** RECORDS FOR THIS EXERCISE follows **
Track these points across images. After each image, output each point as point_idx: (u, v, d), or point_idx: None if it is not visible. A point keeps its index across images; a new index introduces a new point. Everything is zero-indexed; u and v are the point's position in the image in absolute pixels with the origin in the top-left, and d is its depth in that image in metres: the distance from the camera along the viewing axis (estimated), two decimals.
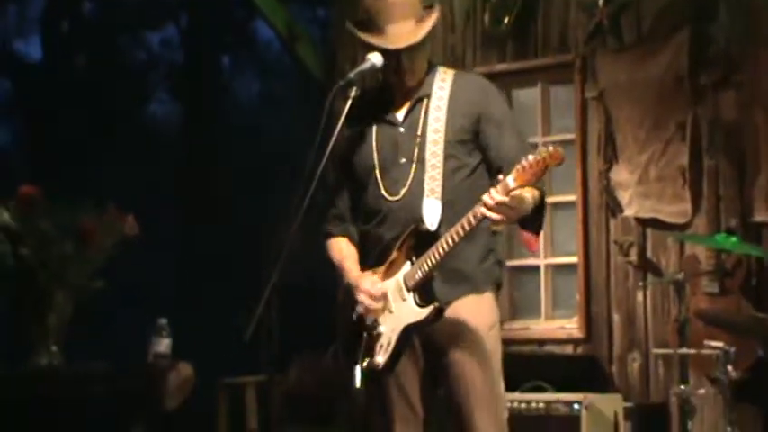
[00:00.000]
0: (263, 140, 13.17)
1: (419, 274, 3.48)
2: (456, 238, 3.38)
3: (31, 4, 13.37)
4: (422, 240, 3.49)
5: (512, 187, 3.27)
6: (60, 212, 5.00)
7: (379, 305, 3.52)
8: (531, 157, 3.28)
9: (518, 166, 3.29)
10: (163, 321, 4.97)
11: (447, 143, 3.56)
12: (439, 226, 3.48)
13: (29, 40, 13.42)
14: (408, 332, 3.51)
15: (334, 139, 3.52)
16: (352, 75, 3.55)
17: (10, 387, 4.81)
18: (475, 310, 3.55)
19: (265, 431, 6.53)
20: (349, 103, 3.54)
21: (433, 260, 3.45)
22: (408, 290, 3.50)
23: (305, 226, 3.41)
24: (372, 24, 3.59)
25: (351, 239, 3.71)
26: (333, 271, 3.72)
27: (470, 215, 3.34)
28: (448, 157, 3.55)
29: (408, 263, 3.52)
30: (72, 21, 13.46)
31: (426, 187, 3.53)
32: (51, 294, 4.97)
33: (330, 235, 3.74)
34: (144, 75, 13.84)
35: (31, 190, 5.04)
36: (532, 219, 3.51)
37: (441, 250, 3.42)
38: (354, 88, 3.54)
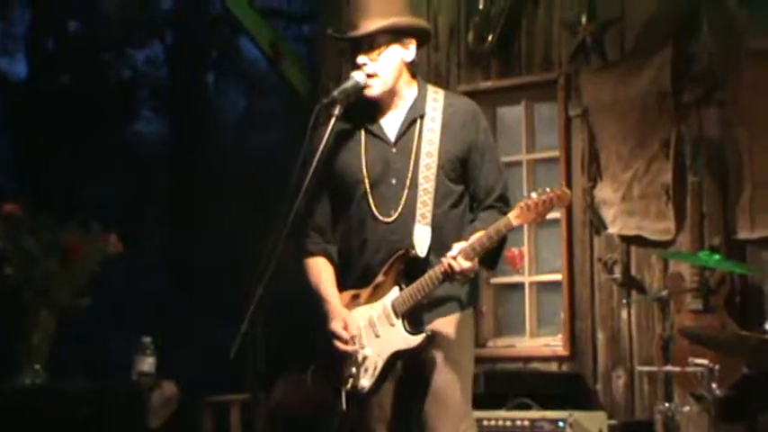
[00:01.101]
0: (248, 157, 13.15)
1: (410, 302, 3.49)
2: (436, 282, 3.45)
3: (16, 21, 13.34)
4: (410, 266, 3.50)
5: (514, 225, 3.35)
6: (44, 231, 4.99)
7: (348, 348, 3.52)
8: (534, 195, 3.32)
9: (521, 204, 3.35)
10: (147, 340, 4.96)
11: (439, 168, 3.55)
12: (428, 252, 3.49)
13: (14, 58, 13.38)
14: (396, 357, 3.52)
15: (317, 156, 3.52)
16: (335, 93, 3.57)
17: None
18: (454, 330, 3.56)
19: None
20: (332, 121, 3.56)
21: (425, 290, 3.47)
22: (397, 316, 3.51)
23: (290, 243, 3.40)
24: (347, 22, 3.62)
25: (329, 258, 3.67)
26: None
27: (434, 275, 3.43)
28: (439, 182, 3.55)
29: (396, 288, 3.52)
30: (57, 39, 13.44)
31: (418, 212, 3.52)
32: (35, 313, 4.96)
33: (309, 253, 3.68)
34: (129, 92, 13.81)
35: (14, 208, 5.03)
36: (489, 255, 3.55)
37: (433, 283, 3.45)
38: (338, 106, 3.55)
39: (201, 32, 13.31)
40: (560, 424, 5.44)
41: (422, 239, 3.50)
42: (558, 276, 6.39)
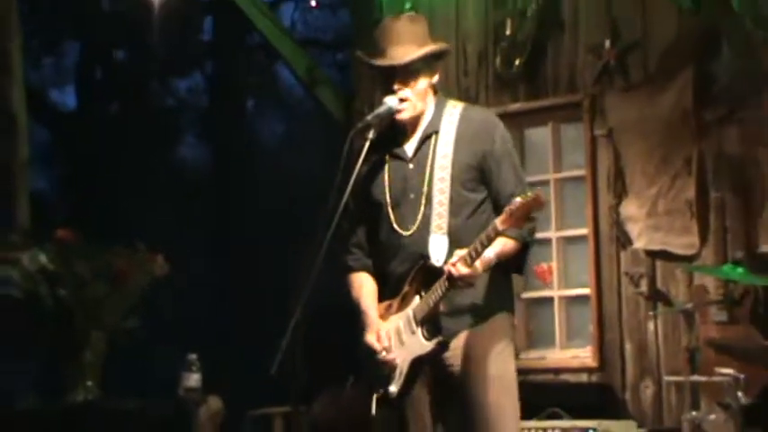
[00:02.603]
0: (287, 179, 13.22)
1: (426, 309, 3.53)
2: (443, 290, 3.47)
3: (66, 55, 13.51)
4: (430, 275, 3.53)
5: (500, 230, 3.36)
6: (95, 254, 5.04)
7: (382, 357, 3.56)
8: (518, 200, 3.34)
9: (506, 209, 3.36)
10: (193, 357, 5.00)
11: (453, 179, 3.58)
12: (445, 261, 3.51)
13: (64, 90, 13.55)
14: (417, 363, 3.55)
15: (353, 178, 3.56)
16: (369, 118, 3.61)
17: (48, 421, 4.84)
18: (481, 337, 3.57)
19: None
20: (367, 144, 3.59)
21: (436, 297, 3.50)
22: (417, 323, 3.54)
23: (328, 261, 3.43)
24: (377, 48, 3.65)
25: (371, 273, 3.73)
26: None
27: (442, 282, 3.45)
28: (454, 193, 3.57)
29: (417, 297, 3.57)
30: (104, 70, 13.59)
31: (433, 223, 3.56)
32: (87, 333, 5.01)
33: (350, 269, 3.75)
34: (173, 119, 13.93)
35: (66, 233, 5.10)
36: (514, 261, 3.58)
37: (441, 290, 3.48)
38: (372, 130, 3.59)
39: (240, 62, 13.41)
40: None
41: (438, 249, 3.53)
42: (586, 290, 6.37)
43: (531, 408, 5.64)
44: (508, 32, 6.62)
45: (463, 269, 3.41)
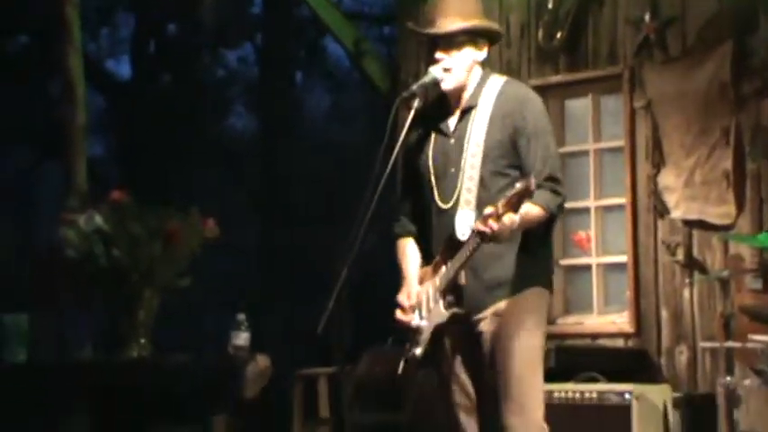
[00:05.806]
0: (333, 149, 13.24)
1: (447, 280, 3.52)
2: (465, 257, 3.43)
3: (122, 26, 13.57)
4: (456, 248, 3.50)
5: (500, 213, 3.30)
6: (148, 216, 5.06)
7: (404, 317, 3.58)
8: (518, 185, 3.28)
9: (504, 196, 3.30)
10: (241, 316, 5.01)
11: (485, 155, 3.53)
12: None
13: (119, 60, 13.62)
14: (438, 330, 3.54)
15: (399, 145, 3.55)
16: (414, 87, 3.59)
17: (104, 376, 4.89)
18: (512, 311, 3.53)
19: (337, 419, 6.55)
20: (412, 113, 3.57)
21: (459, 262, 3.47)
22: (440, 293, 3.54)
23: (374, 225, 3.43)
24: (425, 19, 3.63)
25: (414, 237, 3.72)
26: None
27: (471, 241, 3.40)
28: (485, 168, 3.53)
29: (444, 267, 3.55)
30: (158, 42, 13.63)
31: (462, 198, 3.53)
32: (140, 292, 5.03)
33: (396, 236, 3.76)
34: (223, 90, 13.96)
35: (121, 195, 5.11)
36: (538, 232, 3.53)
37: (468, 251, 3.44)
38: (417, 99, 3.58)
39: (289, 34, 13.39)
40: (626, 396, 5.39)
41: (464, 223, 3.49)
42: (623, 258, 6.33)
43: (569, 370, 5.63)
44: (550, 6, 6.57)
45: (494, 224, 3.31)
** End of RECORDS FOR THIS EXERCISE **
_EXERCISE DESCRIPTION_
From the entries above, output every line exactly and omit any image.

_SOLUTION_
Track these points across images. After each image, output each point as point_idx: (u, v, d), or point_idx: None if it is not visible. A point keeps its index across images; a new index introduces a new point. Everything is zero-indexed; u and v are the point's position in the image in absolute pixels with the origin in the top-left, and d is its depth in that image in metres: the distance from the camera along the viewing axis (estimated), two decimals.
[00:00.000]
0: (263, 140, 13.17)
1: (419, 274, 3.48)
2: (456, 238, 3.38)
3: (31, 4, 13.37)
4: (422, 240, 3.49)
5: (512, 187, 3.27)
6: (60, 212, 5.00)
7: (379, 305, 3.52)
8: (531, 157, 3.28)
9: (518, 166, 3.29)
10: (163, 321, 4.97)
11: (447, 143, 3.56)
12: (439, 226, 3.48)
13: (29, 40, 13.42)
14: (408, 332, 3.51)
15: (334, 139, 3.52)
16: (352, 75, 3.55)
17: (10, 387, 4.81)
18: (475, 310, 3.55)
19: (265, 431, 6.53)
20: (349, 103, 3.54)
21: (433, 260, 3.45)
22: (408, 290, 3.50)
23: (305, 226, 3.41)
24: (372, 24, 3.59)
25: (351, 239, 3.71)
26: (333, 271, 3.72)
27: (470, 215, 3.34)
28: (448, 157, 3.55)
29: (408, 263, 3.52)
30: (72, 21, 13.46)
31: (426, 187, 3.53)
32: (51, 294, 4.97)
33: (330, 235, 3.74)
34: (144, 75, 13.84)
35: (31, 190, 5.04)
36: (532, 219, 3.51)
37: (441, 250, 3.42)
38: (354, 88, 3.54)
[00:01.101]
0: (248, 157, 13.15)
1: (410, 302, 3.49)
2: (436, 282, 3.45)
3: (16, 21, 13.34)
4: (410, 266, 3.50)
5: (514, 225, 3.35)
6: (44, 231, 4.99)
7: (348, 348, 3.52)
8: (534, 195, 3.32)
9: (521, 204, 3.35)
10: (147, 340, 4.96)
11: (439, 168, 3.55)
12: (428, 252, 3.49)
13: (14, 58, 13.38)
14: (396, 357, 3.52)
15: (317, 156, 3.52)
16: (335, 93, 3.57)
17: None
18: (454, 330, 3.56)
19: None
20: (332, 121, 3.56)
21: (425, 290, 3.47)
22: (397, 316, 3.51)
23: (290, 243, 3.40)
24: (347, 22, 3.62)
25: (329, 258, 3.67)
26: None
27: (434, 275, 3.43)
28: (439, 182, 3.55)
29: (396, 288, 3.52)
30: (57, 39, 13.44)
31: (418, 212, 3.52)
32: (35, 313, 4.96)
33: (309, 253, 3.68)
34: (129, 92, 13.81)
35: (14, 208, 5.03)
36: (489, 255, 3.55)
37: (433, 283, 3.45)
38: (338, 106, 3.55)
39: (201, 32, 13.31)
40: (560, 424, 5.44)
41: (422, 239, 3.50)
42: (558, 276, 6.39)
[00:02.603]
0: (287, 179, 13.22)
1: (426, 309, 3.53)
2: (443, 290, 3.47)
3: (66, 55, 13.51)
4: (430, 275, 3.53)
5: (500, 230, 3.36)
6: (95, 254, 5.04)
7: (382, 357, 3.56)
8: (518, 200, 3.34)
9: (506, 209, 3.36)
10: (193, 357, 5.00)
11: (453, 179, 3.58)
12: (445, 261, 3.51)
13: (64, 90, 13.55)
14: (417, 363, 3.55)
15: (353, 178, 3.56)
16: (369, 118, 3.61)
17: (48, 421, 4.84)
18: (481, 337, 3.57)
19: None
20: (367, 144, 3.59)
21: (436, 297, 3.50)
22: (417, 323, 3.54)
23: (328, 261, 3.43)
24: (377, 48, 3.65)
25: (371, 273, 3.73)
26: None
27: (442, 282, 3.45)
28: (454, 193, 3.57)
29: (417, 297, 3.57)
30: (104, 70, 13.59)
31: (433, 223, 3.56)
32: (87, 333, 5.01)
33: (350, 269, 3.75)
34: (173, 119, 13.93)
35: (66, 233, 5.10)
36: (514, 261, 3.58)
37: (441, 290, 3.48)
38: (372, 130, 3.59)
39: (240, 62, 13.41)
40: None
41: (438, 249, 3.53)
42: (586, 290, 6.37)
43: (531, 408, 5.64)
44: (508, 32, 6.62)
45: (463, 269, 3.41)
[00:05.806]
0: (333, 149, 13.24)
1: (447, 280, 3.52)
2: (465, 257, 3.43)
3: (122, 26, 13.57)
4: (456, 248, 3.50)
5: (500, 213, 3.30)
6: (148, 216, 5.06)
7: (404, 317, 3.58)
8: (518, 185, 3.28)
9: (504, 196, 3.30)
10: (241, 316, 5.01)
11: (485, 155, 3.53)
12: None
13: (119, 60, 13.62)
14: (438, 330, 3.54)
15: (399, 145, 3.55)
16: (414, 87, 3.59)
17: (104, 376, 4.89)
18: (512, 311, 3.53)
19: (337, 419, 6.55)
20: (412, 113, 3.57)
21: (459, 262, 3.47)
22: (440, 293, 3.54)
23: (374, 225, 3.43)
24: (425, 19, 3.63)
25: (414, 237, 3.72)
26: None
27: (471, 241, 3.40)
28: (485, 168, 3.53)
29: (444, 267, 3.55)
30: (158, 42, 13.63)
31: (462, 198, 3.53)
32: (140, 292, 5.03)
33: (396, 236, 3.76)
34: (223, 90, 13.96)
35: (121, 195, 5.11)
36: (538, 232, 3.53)
37: (468, 251, 3.44)
38: (417, 99, 3.58)
39: (289, 34, 13.39)
40: (626, 396, 5.39)
41: (464, 223, 3.49)
42: (623, 258, 6.33)
43: (569, 370, 5.63)
44: (550, 6, 6.57)
45: (494, 224, 3.31)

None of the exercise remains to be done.